Bringing transparency to federal inspections
Tag No.: A0205
Based on document review and interviews, the hospital failed to ensure required assessment and documentation were completed related to violent restraint, for one (1) out of five (5) medical charts reviewed. (Patient 3R)
Findings:
MaineHealth Maine Medical Center Policy titled, "Southern Region Use of Restraints" (last revised 06/17/2025) states in part, "...The trained RN ongoing documentation will include the following at a minimum of approximately every 15 minutes on the Violent Self Destructive flow sheet in the EHR [electronic health record]."
The medical record indicated; on 06/22/2025 at [10:26 pm], Patient 3R was placed in 4-point violent restraints. initial assessment completed 06/22/2025 at [10:26 pm]. The hospital failed to document the following required assessments: Respirations, Psychological Status/Behaviors, Circulation/Skin Integrity, Continuous Observation with Close Proximity at all times, Patient's Dignity, Privacy, and Comfort Maintained, and Progress Towards Release, after the completion of the initial assessment.
On 07/08/2025 at 1:10 pm, the Clinical Informatics Specialist confirmed that according to the medical record, Patient 3R was in 4-point restraints, and the documentation/assessment was incomplete.

[EXCERPTED RECORDS]:
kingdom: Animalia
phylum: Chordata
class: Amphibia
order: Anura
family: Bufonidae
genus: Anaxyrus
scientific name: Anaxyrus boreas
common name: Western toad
==
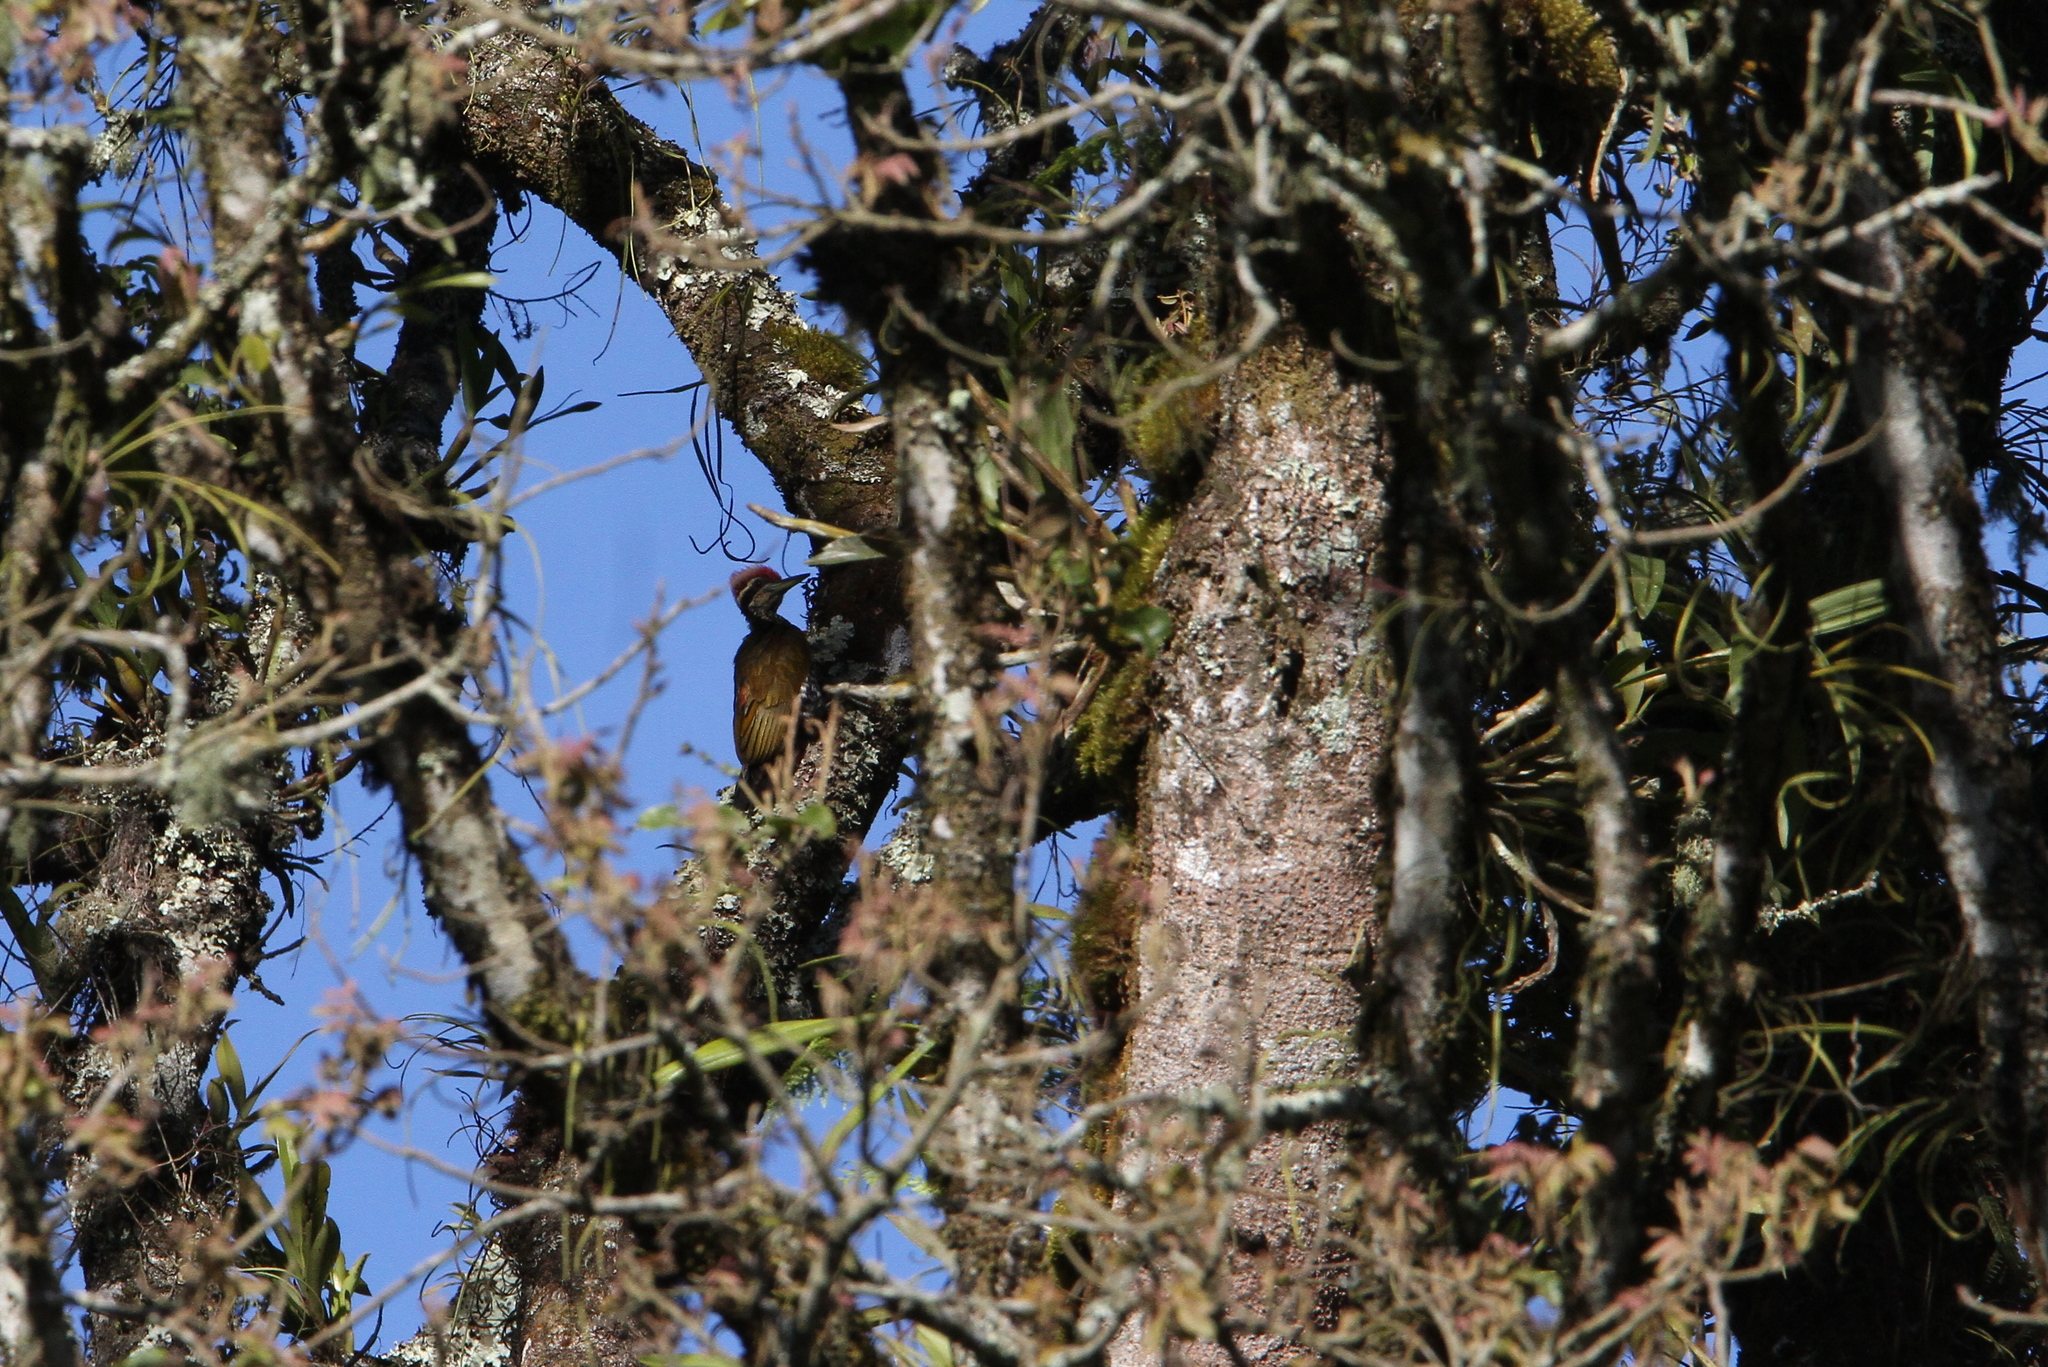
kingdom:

[WORK ORDER A]: In the inspection report, on what date and at what time did the Clinical Informatics Specialist confirm that the documentation was incomplete?
[WORK ORDER B]: Reproduce the inspection report word for word, everything from "The medical record indicated;" down to "the initial assessment.".
The data above come from a separate source.

[TASK RESULT A]: On 07/08/2025 at 1:10 pm.

[TASK RESULT B]:
The medical record indicated; on 06/22/2025 at [10:26 pm], Patient 3R was placed in 4-point violent restraints. initial assessment completed 06/22/2025 at [10:26 pm]. The hospital failed to document the following required assessments: Respirations, Psychological Status/Behaviors, Circulation/Skin Integrity, Continuous Observation with Close Proximity at all times, Patient's Dignity, Privacy, and Comfort Maintained, and Progress Towards Release, after the completion of the initial assessment.